__Problems to work on__.
[a] From the passage about the Alexander Weiss shooting, copy the text word for word from "And so Steve, when" up to and including "out for me.".
[b] Answer these questions about the passage on the Alexander Weiss shooting:
(i) What two things did Weiss get from his car?
(ii) How many times did Weiss go to trial?
(iii) In which case does the speaker say Steve said something that he could expound upon?
[c] Go on with the transcript about the Alexander Weiss shooting, starting after its final sentence.

__Excerpt to read__.
============================================================
They have a verbal altercation. Weiss feels like you can’t really leave the scene of an accident, but he’s threatened by this guy. He goes to his car, he gets his phone, and he gets his pistol. And he goes back, the guy gets in his face again, he makes a gesture to his pistol, and just like you described earlier, he’s like, “Okay, big guy. You got a gun, you’re going to go ahead and show me what you got.” And he basically dared Alexander Weiss to shoot him, and without knowing what else to do, he did shot him once in the chest, killed him, and faced … I forget what his charges were that he faced, but he went to trial twice. The jury mistried twice on this case. It was such a close call because I think … we talk about reasonableness. I think the jury had thought that of the two people there, Alexander Weiss probably was the most reasonable actor, but was he ever sincerely in fear of imminent death or great bodily injury from this other guy, who was unarmed and clearly blustering?
And so Steve, when you explore this, I think if he had more training, that would’ve been one thing. And you said something in the Strebendt case that I think you can expound upon a little bit here. And that’s a way to move away from this threat without just backing up. So see if you can flesh those ideas out for me.
============================================================
__Saved data entries__.

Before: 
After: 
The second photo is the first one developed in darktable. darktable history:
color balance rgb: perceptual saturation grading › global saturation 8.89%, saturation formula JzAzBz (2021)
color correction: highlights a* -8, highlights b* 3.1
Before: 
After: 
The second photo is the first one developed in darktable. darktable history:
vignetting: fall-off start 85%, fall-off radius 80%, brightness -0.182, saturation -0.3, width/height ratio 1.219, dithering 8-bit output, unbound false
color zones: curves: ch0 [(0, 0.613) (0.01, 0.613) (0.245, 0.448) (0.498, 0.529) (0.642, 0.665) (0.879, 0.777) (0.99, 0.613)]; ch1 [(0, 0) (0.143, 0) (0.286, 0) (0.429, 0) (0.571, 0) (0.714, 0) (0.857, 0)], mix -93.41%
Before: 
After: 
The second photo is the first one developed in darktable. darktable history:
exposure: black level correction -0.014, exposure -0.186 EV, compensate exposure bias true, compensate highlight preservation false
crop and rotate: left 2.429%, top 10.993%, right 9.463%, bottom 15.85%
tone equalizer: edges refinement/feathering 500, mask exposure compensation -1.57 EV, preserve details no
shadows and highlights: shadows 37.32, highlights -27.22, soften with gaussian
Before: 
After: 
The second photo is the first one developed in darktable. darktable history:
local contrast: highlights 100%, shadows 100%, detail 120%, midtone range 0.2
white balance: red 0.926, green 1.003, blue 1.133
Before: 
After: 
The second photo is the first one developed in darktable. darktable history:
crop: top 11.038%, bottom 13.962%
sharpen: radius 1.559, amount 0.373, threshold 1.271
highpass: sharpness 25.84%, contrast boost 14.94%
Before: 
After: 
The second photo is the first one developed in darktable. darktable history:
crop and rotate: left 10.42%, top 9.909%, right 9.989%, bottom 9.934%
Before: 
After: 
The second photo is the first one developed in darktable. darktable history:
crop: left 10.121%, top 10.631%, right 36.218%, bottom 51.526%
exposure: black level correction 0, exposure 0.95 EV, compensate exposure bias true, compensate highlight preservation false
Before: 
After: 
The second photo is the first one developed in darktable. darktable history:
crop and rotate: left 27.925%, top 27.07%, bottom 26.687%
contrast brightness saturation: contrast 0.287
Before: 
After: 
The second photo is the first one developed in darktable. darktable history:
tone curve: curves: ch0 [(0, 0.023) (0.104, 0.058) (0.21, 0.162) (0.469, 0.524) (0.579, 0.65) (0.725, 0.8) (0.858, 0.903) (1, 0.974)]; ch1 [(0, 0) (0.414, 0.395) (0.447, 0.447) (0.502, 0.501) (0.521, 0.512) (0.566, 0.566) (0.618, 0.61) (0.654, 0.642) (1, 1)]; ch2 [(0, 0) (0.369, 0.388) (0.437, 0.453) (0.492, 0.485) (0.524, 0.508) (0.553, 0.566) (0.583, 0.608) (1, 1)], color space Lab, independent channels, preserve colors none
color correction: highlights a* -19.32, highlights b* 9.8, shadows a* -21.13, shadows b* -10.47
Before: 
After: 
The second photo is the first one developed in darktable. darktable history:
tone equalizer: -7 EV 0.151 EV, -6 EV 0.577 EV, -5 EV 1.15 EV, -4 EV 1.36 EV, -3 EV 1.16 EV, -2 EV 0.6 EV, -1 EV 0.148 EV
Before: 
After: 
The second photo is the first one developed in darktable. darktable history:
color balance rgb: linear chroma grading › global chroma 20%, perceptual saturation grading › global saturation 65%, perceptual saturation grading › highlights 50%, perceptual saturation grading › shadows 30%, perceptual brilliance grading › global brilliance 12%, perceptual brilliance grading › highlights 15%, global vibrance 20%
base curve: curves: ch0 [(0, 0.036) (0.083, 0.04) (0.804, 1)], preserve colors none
============================================================
__Outputs for the tasks__.
[a]
And so Steve, when you explore this, I think if he had more training, that would’ve been one thing. And you said something in the Strebendt case that I think you can expound upon a little bit here. And that’s a way to move away from this threat without just backing up. So see if you can flesh those ideas out for me.

[b]
(i) His phone and his pistol.
(ii) Twice.
(iii) The Strebendt case.

[c]
Steve Moses:
Well, I mean, I think maybe the point I was trying to make was that if from the very get- go, if you see something that looks like it may turn into conflict of any type, breaking contact immediately or forcing a break in contact, if you yourself cannot, then vacate the premises, I think that’s what we should try to do. And in many instances, we do things just for the very reason that you said, “Well, I’m supposed to remain here at the scene of an accident.” Where, I mean, I see people do stuff where I’ve seen people who have gotten into elevators with a dangerous-looking individual. These were females, and they said, “I knew better, but I didn’t want to be rude.”
Shawn Vincent (31:08):
That’s the Kristen McMains case. Yeah.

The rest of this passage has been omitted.